Perhaps not as many people finished reading the book as those who began it.

In contrast, the Koran contains numerous references to the environment, and it’s being used to teach environmentalism in countries like Indonesia.

The Koran, Suaedy says, contains numerous references to environmental protection, including the line: “Don’t do destruction upon this earth.” At one point, the Koran equates a human life with that of a tree: “Do not kill women, elders, children, civilians or trees.”

Saleem Ali, associate dean of graduate studies at the Rubenstein School for the Environment at the University of Vermont, says Islamic environmentalism can be traced back to the religion’s origins in the seventh century.

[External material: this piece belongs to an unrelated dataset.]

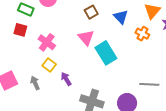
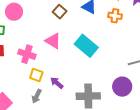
pink triangle: (86, 38) -> (53, 41), moved
gray arrow: (35, 83) -> (37, 96), moved, turned -112

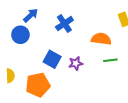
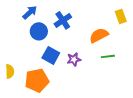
blue circle: (20, 35) -> (39, 31), moved
orange semicircle: (101, 39) -> (99, 35), turned -36

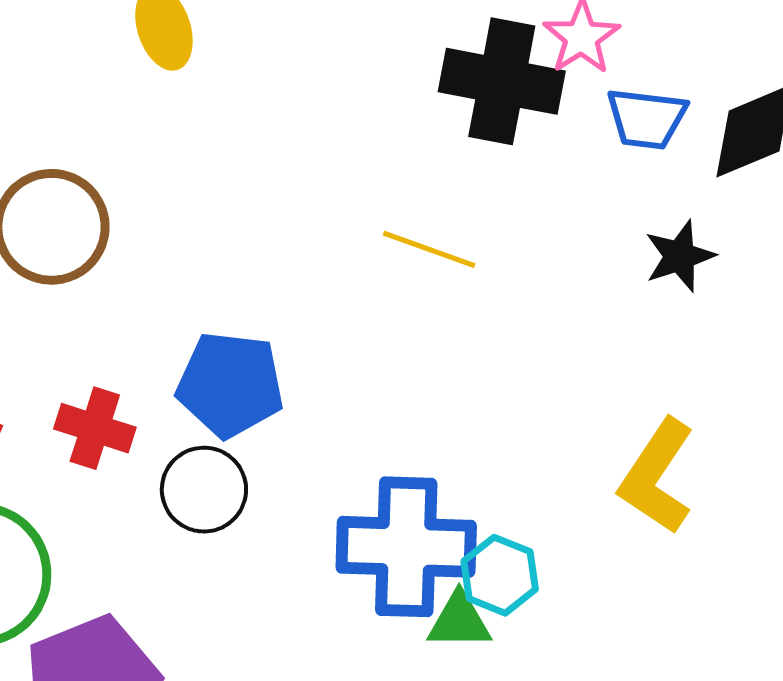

“The advent of Islam as an organized religion occurred in the desert environment of Arabia, and hence there was considerable attention paid to ecological concerns within Islamic ethics,” he said. “There is a reverence of nature that stems from essential pragmatism within the faith.”

Lo! We offered the trust
Unto the heavens and the
Earth and the hills,
But they shrank from bearing it
And were afraid of it
And man assumed it
Lo! He is a tyrant and a fool

—The Koran 33:72

Buddhism also contains elements of respect for life other than human on the planet.

Environmental efforts based on Buddhism include ordaining selected trees and groves as symbolic members of a Buddhist order.47 With its strong ethical basis, Buddhism has been connected to the Deep Ecology movement, as has Hinduism to a lesser extent.

For atheists like us, science and the history of civilisations more than adequately explain what happens when populations crash after devouring the resources that sustain them.